Ольга ущипнула меня за руку. Татьяна вздохнула.

– Я рассчитываю найти покорность. – Юровский вытащил из пиджака карманные часы, взглянул на циферблат и захлопнул крышку.

Мы ждали. Он смотрел на нас сверху вниз, словно ожидая, что мы будем извиваться. Но от этого взгляда я не стала червяком.

Ольга же, несмотря на нежное сердце, обладала острым язычком, более пылким, чем потрескивающий очаг.

– Можете начинать, – сказал Юровский своим каменноликим солдатам.

Они разорвали строй, и в груди поднялась паника. Кукла. Мой взгляд встретился со взглядом Заша. Он выглядел таким же угрюмым, как и в те разы, когда мы общались. Возможно, виновато мое воображение, но мне показалось, что он направился прямиком к нашей спальне.

– Пойду собираться, – заявила я приглушенно, но достаточно громко, чтобы услышал Юровский. Мне нужно было, чтобы это прозвучало смиренно, а не отчаянно.

Два большевика прошагали в комнату мамы и папы. Еще один вошел к Алексею. Джой, спаниель, встала на страже между ним и Алексеем. Ольга оторвалась от нашей троицы, чтобы составить брату компанию во время обыска.

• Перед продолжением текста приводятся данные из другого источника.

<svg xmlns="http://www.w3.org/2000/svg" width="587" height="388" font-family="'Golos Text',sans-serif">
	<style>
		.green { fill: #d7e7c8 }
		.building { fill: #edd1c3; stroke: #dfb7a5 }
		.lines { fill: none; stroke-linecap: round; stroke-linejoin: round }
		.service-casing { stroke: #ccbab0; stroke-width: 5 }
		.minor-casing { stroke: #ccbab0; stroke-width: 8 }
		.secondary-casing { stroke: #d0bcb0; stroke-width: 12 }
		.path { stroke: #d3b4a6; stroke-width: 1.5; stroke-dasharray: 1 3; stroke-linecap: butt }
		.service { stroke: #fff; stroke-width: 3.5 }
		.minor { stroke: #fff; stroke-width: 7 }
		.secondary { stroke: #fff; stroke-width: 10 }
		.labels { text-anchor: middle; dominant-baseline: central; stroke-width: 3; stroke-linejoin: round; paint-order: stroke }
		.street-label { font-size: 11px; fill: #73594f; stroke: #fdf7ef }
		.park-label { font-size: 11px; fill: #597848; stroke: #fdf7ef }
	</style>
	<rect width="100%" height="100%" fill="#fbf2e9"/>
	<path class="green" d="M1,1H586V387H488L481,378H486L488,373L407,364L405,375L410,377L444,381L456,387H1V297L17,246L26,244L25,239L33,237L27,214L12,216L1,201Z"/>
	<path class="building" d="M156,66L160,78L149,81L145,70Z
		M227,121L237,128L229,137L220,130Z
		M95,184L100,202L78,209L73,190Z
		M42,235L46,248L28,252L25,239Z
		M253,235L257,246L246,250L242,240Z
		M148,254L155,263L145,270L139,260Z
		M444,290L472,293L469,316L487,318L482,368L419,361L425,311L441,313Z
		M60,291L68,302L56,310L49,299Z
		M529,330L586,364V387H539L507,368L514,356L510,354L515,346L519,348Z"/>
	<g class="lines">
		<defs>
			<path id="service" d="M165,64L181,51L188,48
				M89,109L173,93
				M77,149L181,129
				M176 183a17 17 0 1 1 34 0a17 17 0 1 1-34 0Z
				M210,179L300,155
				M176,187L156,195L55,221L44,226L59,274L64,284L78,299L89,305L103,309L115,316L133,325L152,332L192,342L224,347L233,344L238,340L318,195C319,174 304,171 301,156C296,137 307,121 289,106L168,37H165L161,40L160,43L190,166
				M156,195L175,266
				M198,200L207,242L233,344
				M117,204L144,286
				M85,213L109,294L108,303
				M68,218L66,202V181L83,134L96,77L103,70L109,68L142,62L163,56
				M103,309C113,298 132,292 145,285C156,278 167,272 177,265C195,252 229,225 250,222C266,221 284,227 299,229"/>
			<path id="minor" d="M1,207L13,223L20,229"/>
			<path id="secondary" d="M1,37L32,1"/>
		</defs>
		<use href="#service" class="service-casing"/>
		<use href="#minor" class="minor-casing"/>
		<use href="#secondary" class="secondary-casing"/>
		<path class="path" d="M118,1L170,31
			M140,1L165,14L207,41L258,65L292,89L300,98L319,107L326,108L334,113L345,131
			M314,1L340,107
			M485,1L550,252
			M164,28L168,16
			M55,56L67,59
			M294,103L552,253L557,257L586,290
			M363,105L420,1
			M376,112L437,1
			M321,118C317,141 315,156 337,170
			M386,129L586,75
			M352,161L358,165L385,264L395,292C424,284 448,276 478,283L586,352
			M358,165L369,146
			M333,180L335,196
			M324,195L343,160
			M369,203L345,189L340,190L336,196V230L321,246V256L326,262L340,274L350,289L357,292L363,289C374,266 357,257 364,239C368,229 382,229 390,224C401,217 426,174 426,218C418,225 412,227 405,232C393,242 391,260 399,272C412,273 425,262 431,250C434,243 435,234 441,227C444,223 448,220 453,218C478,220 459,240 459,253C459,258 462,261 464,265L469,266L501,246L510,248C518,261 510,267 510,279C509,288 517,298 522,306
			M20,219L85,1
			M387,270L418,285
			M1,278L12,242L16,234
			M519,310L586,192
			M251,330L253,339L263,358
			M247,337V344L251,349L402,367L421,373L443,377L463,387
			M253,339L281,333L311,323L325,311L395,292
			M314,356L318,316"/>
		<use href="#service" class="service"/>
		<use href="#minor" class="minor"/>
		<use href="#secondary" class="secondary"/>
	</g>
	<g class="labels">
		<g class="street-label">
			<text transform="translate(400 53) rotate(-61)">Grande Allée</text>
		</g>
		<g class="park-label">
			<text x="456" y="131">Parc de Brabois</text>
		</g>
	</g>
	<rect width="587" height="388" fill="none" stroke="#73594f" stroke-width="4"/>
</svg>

Я ускорила шаг, чтобы догнать Заша. Подозревала, что он выбрал мою спальню, поскольку не доверял мне. С того момента, как нагрянул в библиотеку, он знал: я что-то скрываю.

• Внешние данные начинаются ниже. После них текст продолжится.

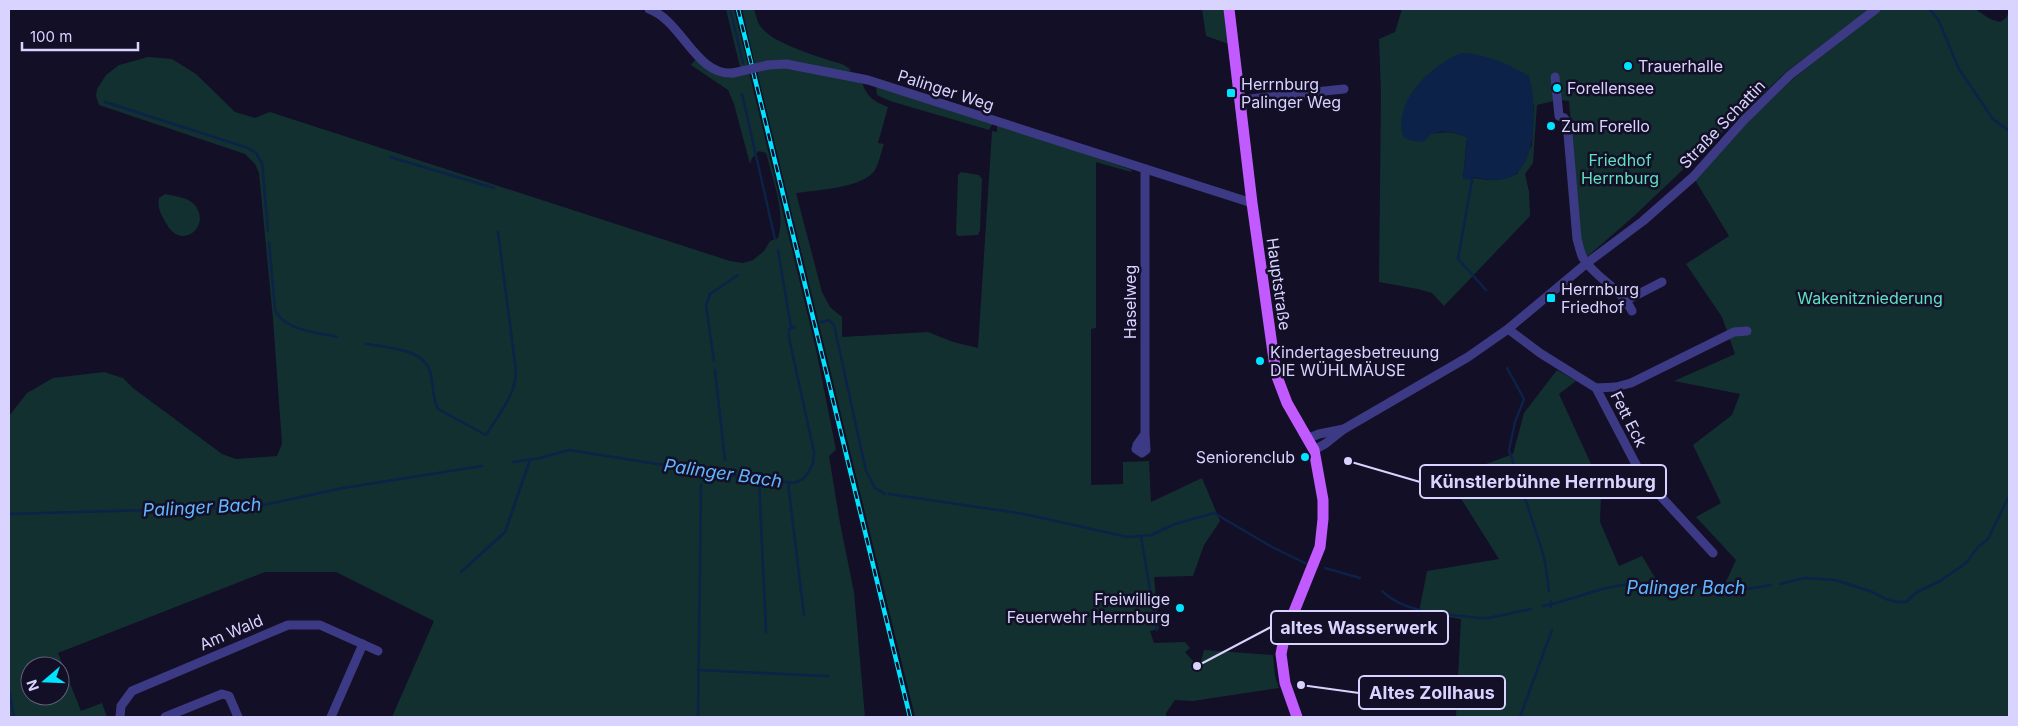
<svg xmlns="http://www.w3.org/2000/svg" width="2018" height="726" font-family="Inter,sans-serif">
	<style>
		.green { fill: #12302f; fill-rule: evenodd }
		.water { fill: #0c2248 }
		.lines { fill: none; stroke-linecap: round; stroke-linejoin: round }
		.stream { stroke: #0c2248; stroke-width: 2.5 }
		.minor { stroke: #3d3a85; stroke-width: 9 }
		.major { stroke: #c25bff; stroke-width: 11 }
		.rail-casing { stroke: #00e5ff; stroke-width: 4.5 }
		.rail { stroke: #130f26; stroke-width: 2.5; stroke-dasharray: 8; stroke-linecap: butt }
		.minor-bridge { stroke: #3d3a85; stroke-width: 9 }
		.poi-dot { fill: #00e5ff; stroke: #130f26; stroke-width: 2 }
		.labels { text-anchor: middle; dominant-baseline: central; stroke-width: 5; stroke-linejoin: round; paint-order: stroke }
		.poi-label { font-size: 16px; fill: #d9d4ff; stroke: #130f26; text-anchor: start }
		.street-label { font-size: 16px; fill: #d9d4ff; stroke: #130f26 }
		.park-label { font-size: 16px; fill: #5fe0c0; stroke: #130f26 }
		.water-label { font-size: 18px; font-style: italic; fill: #62b6ff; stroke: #130f26 }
		.leader { fill: none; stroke: #d9d4ff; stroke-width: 2 }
		.callout-dot { fill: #d9d4ff; stroke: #130f26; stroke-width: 2 }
		.callout { fill: #130f26; stroke: #d9d4ff; stroke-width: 2 }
		.callout-label { font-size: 18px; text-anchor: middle; font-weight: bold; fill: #d9d4ff }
	</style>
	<rect width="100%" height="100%" fill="#130f26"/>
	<!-- green -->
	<g class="green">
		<path d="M726 9H734L748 65 740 67Z"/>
		<path d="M742 9H754C756 15 757 22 761 27 773 44 822 58 842 64L849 68 851 72 781 60 755 64Z"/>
		<path d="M1202 9H1224L1229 44 1206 36Z"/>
		<path d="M1402 9H1871L1787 71 1634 216 1587 257 1581 238 1569 101 1558 100 1537 105 1533 163 1525 174 1529 192 1530 216 1444 306 1432 293 1418 289 1379 282 1381 94 1379 39 1395 32ZM1534 104 1532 145 1517 174C1509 177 1500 180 1492 180 1481 180 1474 176 1463 179L1467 137C1454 131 1443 131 1429 135Z"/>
		<path d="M1882 9H1975L1990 19 2000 22 2006 18 2009 12V717H1456L1461 619 1419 612 1427 571 1499 559 1448 478 1513 454 1524 413 1557 370 1576 381 1559 394 1597 477 1601 496 1600 522 1619 566 1642 556 1660 586 1722 590 1736 560 1696 517 1721 503 1693 445 1732 415 1740 394 1674 381 1735 354 1722 317 1686 264 1729 236 1695 180 1747 122 1794 78Z"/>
		<path d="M148 57 172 59 196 74 235 112 255 118 270 112 730 261 743 263 753 260 764 251 770 241 778 238C786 212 773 182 767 156L766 153 759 151 752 158 750 164 734 104 728 90 691 65 696 59C717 80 722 79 749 72L816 349 836 450 829 456 840 523 854 592 865 717H392L434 621 336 572H265L58 653 81 711 102 703 107 717H9V416L27 393 53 378 104 372 123 378 133 388 222 454 236 459 277 456 282 444 273 319 259 173 255 164 245 154 99 105 96 96 97 89 106 75 119 65ZM30 666H60V696H30Z"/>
		<path d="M782 67 862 82C866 96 874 102 888 107L878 143 884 144C881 152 879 163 875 170 864 188 816 190 796 193L822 292 830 307 842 317V337L928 332 953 342 978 348 992 131 997 132V124L1132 170 1131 172 1096 162V328L1091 329V485L1123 484V462L1149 461 1151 502 1202 478 1220 521 1204 545 1193 576 1154 577 1159 629 1150 631 1154 643 1185 642 1190 648 1185 652 1194 662 1193 671H1201V669H1199L1204 650 1273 655 1275 676 1279 688 1193 701 1175 700 1166 713V717H915L757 71Z"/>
		<path d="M876 87 993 123 989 130 890 101 877 95Z"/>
		<path d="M961 172 979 175 982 179 980 230 978 235 958 236 956 234 958 175Z"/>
		<path d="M165 194C174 196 187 197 194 204 213 226 181 252 166 223 161 214 157 208 159 198Z"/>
	</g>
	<!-- water -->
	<path class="water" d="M1462 53C1487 54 1508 64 1529 76 1536 101 1538 154 1517 173 1506 183 1486 180 1473 177L1472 180 1463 179 1467 137C1456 132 1443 129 1431 134 1429 135 1428 138 1426 140 1419 144 1409 140 1403 137 1393 100 1432 64 1462 53Z"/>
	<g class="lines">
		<!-- stream -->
		<g class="stream">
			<path d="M730 9 743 63"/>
			<path d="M1929 9 1938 19 1959 69 1993 119 2009 131"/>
			<path d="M742 94 775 239"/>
			<path d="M105 102 248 148 256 153 262 163 268 231"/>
			<path d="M390 157 494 188"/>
			<path d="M1472 180 1458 259 1486 290"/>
			<path d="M269 242 275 310C285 331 317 332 337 337"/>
			<path d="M778 250 791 327"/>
			<path d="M821 322 829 320 834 325 866 471 875 488 885 494"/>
			<path d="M366 344C388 348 426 348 431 375 433 386 433 400 438 409L486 435C498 415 516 395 516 371L498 232"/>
			<path d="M714 361 706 306 710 294 738 275"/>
			<path d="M1507 368 1524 399 1515 422 1509 450 1540 544 1545 562 1549 591"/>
			<path d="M715 370 725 460"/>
			<path d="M513 462 540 458 569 450 727 475 794 483 803 479 809 471 813 463 814 452 789 338V329L795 327"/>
			<path d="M759 479 766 632"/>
			<path d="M788 483 804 615"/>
			<path d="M889 494 1024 514 1128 537 1151 535 1175 524 1214 513 1272 547 1307 564"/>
			<path d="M9 514 254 507 343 488 482 466"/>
			<path d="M1141 537 1157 630"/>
			<path d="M1325 568 1360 578"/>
			<path d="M461 572 505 532 530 460"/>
			<path d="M1780 584 1805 578 1835 580 1870 591 1886 599 1897 602H1906L1917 592 1940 581 1966 563 1978 547 1988 539 2009 496"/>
			<path d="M1382 591C1407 615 1445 613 1478 618H1489L1531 609"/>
			<path d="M1551 602V607"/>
			<path d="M1543 606C1575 600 1604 584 1637 584 1665 585 1693 589 1722 590 1738 591 1755 588 1771 585"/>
			<path d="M698 670 828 676"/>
			<path d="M9 689 14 717"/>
			<path d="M698 717 701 484"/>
			<path d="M1520 717 1552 630"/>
		</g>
		<!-- minor -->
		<g class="minor">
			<path d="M649 9C682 21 696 76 733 73"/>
			<path d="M768 65 786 64 868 80 1252 203"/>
			<path d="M1555 77 1559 116 1564 118 1567 122 1577 239C1579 245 1580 252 1583 258 1596 279 1621 288 1632 311"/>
			<path d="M1240 100 1344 89"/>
			<path d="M1145 169V434L1137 445 1136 449 1142 453 1146 450 1145 434"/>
			<path d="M1627 300 1662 282"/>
			<path d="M1508 329 1540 353 1596 388 1642 476 1713 553"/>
			<path d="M1596 388 1616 387 1631 383 1734 332 1747 331"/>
			<path d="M1309 438 1319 434 1344 429"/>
			<path d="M1314 450 1325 444 1344 429 1468 357 1508 329 1587 263 1643 221 1693 177 1744 120 1790 75 1876 9"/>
			<path d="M120 717 121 706 132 691 288 625H320L378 651"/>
			<path d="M165 717 222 694 229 696 238 717"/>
			<path d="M331 717 363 644"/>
		</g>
		<!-- major -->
		<path class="major" d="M1229 9 1252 203 1276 374 1287 403 1314 450 1323 500V519L1320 547 1285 634 1281 654 1285 683 1297 717"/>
		<!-- rail casing -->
		<g class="rail-casing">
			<path id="rail" d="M738 9 910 717"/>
		</g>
		<!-- rail -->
		<use href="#rail" class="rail"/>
		<!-- minor-bridge -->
		<path class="minor-bridge" d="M733 73 768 65"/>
	</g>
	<!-- markers -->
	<g class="poi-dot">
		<circle cx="1628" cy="66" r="5"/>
		<circle cx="1557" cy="88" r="5"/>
		<rect x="1226" y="88" width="10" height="10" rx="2.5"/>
		<circle cx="1551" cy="126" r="5"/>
		<rect x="1546" y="293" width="10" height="10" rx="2.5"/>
		<circle cx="1260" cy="361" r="5"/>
		<circle cx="1305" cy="457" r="5"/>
		<circle cx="1180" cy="608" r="5"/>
	</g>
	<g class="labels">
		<!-- poi labels -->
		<g class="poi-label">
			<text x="1638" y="66">Trauerhalle</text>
			<text x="1241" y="84">Herrnburg<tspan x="1241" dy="18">Palinger Weg</tspan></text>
			<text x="1567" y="88">Forellensee</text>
			<text x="1561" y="126">Zum Forello</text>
			<text x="1561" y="289">Herrnburg<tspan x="1561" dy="18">Friedhof</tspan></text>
			<text x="1270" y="352">Kindertagesbetreuung<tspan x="1270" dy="18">DIE WÜHLMÄUSE</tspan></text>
			<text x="1295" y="457" text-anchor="end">Seniorenclub</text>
			<text x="1170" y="599" text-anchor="end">Freiwillige<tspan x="1170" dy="18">Feuerwehr Herrnburg</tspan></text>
		</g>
		<!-- street labels -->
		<g class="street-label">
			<text transform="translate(946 90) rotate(18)">Palinger Weg</text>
			<text transform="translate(1722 124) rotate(-46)">Straße Schattin</text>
			<text transform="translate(1279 284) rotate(82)">Hauptstraße</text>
			<text transform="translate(1130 302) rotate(-90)">Haselweg</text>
			<text transform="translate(1629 419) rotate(63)">Fett Eck</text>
			<text transform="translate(231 632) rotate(-23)">Am Wald</text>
		</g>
		<!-- park labels -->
		<g class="park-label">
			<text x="1620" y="160">Friedhof<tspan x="1620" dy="18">Herrnburg</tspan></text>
			<text x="1870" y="298">Wakenitzniederung</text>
		</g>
		<!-- water labels -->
		<g class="water-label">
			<text transform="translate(723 473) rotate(8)">Palinger Bach</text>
			<text transform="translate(202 507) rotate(-3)">Palinger Bach</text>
			<text x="1686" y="587">Palinger Bach</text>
		</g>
	</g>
	<!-- callouts -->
	<path class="leader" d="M1348 461L1420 482M1197 666L1271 627M1301 685L1359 693"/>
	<g class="callout-dot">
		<circle cx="1348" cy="461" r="5"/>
		<circle cx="1197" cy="666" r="5"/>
		<circle cx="1301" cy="685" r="5"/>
	</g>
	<g class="callout">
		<rect x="1420" y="465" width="246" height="33" rx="5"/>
		<rect x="1271" y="611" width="177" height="33" rx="5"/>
		<rect x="1359" y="676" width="146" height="33" rx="5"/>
	</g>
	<g class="callout-label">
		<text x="1543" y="488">Künstlerbühne Herrnburg</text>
		<text x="1359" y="634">altes Wasserwerk</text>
		<text x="1432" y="699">Altes Zollhaus</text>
	</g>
	<!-- border -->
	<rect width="2018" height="726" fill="none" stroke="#d9d4ff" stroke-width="20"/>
	<!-- north arrow -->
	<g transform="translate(45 681) rotate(251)"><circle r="24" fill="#130f26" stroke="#625e7d"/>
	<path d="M0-4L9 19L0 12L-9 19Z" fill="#00e5ff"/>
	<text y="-8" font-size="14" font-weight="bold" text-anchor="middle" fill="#d9d4ff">N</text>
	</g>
	<!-- scale -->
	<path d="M22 42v8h116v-8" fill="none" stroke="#d9d4ff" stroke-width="2.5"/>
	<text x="30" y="42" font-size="15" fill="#d9d4ff" stroke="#130f26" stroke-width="4" paint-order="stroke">100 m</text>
</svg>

Я вошла следом за ним, отстав на несколько шагов. Матрешка, казалось, светилась на полке.

– Мои чемоданы там, – указала я направо и назад. – А эти – Татьяны и Ольги.

Заш стремительно окинул комнату взглядом. Я ждала, что он двинется к одному ряду чемоданов, или к другому… или к кукле.

– Вы можете идти.

Я не могла свыкнуться с мыслью, что меня отсылают из собственного жилья. Собиралась возразить, но тут же представила папин голос, призывающий меня проявлять доброту к большевикам. Демонстрировать им, кем мы были на самом деле, и выражать то, чем, как мы надеялись, станет Россия.

Смирение. Тьфу.

– Конечно, сударь. – Я склонила голову – и только голову, потому что гордость стальным прутом сковала позвоночник.